START INFORMATION SHOWN

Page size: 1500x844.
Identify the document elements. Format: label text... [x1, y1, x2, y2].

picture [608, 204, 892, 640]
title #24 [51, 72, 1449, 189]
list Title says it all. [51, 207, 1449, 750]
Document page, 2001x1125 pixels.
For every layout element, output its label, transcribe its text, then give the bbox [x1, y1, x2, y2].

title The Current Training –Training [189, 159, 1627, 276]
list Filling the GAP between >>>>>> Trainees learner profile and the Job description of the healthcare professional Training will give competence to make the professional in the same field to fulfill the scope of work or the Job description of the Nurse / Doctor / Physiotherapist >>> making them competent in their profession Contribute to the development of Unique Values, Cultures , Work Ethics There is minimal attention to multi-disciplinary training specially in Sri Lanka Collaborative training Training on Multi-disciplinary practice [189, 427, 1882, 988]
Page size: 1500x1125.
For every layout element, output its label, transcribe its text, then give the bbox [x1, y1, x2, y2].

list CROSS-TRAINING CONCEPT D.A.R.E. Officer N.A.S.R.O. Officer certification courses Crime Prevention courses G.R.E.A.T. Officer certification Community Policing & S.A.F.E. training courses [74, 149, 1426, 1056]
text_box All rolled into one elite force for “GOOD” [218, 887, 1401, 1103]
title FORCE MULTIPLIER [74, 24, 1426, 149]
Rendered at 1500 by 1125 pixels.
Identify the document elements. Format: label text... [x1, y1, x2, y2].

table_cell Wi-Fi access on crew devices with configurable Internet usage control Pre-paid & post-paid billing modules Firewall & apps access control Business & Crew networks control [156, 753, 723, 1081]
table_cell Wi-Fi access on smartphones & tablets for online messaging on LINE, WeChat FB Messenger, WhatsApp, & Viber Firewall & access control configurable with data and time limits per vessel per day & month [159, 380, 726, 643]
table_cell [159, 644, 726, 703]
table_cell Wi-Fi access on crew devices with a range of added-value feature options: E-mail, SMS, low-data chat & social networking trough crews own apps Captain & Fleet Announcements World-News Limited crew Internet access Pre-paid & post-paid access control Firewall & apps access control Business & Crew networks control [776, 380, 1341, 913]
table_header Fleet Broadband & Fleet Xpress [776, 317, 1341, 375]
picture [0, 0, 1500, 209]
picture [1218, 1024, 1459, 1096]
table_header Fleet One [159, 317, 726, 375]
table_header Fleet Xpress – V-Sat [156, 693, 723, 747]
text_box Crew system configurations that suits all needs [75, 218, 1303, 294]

END INFORMATION SHOWN

WORK TO COMPLETE - The entries need to be set down again in full, with no word changed.

YOUR SOLUTION -
Page size: 1500x844.
Identify the document elements. Format: label text... [x1, y1, x2, y2].

picture [608, 204, 892, 640]
title #24 [51, 72, 1449, 189]
list Title says it all. [51, 207, 1449, 750]
Document page, 2001x1125 pixels.
For every layout element, output its label, transcribe its text, then give the bbox [x1, y1, x2, y2].

title The Current Training –Training [189, 159, 1627, 276]
list Filling the GAP between >>>>>> Trainees learner profile and the Job description of the healthcare professional Training will give competence to make the professional in the same field to fulfill the scope of work or the Job description of the Nurse / Doctor / Physiotherapist >>> making them competent in their profession Contribute to the development of Unique Values, Cultures , Work Ethics There is minimal attention to multi-disciplinary training specially in Sri Lanka Collaborative training Training on Multi-disciplinary practice [189, 427, 1882, 988]
Page size: 1500x1125.
For every layout element, output its label, transcribe its text, then give the bbox [x1, y1, x2, y2].

list CROSS-TRAINING CONCEPT D.A.R.E. Officer N.A.S.R.O. Officer certification courses Crime Prevention courses G.R.E.A.T. Officer certification Community Policing & S.A.F.E. training courses [74, 149, 1426, 1056]
text_box All rolled into one elite force for “GOOD” [218, 887, 1401, 1103]
title FORCE MULTIPLIER [74, 24, 1426, 149]
Rendered at 1500 by 1125 pixels.
Identify the document elements. Format: label text... [x1, y1, x2, y2].

table_cell Wi-Fi access on crew devices with configurable Internet usage control Pre-paid & post-paid billing modules Firewall & apps access control Business & Crew networks control [156, 753, 723, 1081]
table_cell Wi-Fi access on smartphones & tablets for online messaging on LINE, WeChat FB Messenger, WhatsApp, & Viber Firewall & access control configurable with data and time limits per vessel per day & month [159, 380, 726, 643]
table_cell [159, 644, 726, 703]
table_cell Wi-Fi access on crew devices with a range of added-value feature options: E-mail, SMS, low-data chat & social networking trough crews own apps Captain & Fleet Announcements World-News Limited crew Internet access Pre-paid & post-paid access control Firewall & apps access control Business & Crew networks control [776, 380, 1341, 913]
table_header Fleet Broadband & Fleet Xpress [776, 317, 1341, 375]
picture [0, 0, 1500, 209]
picture [1218, 1024, 1459, 1096]
table_header Fleet One [159, 317, 726, 375]
table_header Fleet Xpress – V-Sat [156, 693, 723, 747]
text_box Crew system configurations that suits all needs [75, 218, 1303, 294]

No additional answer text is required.